Data excerpts
=====

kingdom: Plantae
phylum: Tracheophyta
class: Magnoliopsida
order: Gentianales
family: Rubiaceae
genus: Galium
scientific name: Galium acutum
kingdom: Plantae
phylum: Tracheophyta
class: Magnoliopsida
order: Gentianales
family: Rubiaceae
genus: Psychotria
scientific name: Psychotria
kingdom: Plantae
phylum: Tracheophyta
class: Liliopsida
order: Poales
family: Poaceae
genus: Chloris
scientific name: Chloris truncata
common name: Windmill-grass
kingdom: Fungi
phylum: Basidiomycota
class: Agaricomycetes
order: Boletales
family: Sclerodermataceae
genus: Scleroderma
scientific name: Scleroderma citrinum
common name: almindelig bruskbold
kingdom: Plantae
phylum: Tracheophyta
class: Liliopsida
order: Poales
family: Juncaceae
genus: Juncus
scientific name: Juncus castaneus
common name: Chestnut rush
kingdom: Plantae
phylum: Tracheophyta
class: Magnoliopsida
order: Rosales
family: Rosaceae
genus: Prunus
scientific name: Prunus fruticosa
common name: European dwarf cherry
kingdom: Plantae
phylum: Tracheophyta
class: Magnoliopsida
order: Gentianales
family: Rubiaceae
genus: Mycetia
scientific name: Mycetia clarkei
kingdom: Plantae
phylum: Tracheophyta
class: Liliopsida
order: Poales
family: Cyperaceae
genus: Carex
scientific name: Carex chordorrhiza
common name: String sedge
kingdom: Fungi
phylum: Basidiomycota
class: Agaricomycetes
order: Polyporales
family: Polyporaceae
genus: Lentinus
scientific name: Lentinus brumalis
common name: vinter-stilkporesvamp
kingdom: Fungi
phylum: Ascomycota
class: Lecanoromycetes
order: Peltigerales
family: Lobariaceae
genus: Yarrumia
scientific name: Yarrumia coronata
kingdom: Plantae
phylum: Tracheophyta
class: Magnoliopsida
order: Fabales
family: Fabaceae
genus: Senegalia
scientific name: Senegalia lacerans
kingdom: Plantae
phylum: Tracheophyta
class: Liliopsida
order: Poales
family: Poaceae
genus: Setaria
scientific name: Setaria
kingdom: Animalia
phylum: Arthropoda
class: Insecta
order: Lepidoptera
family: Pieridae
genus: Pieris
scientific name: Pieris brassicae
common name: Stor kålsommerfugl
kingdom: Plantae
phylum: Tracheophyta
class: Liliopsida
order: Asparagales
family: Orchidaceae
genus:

=====

Return the lines unchanged, beginning with the line that contains "scientific name: Setaria" and ending with the line that contains "order: Asparagales", both included.

ANSWER FOR THIS EXERCISE.
scientific name: Setaria
kingdom: Animalia
phylum: Arthropoda
class: Insecta
order: Lepidoptera
family: Pieridae
genus: Pieris
scientific name: Pieris brassicae
common name: Stor kålsommerfugl
kingdom: Plantae
phylum: Tracheophyta
class: Liliopsida
order: Asparagales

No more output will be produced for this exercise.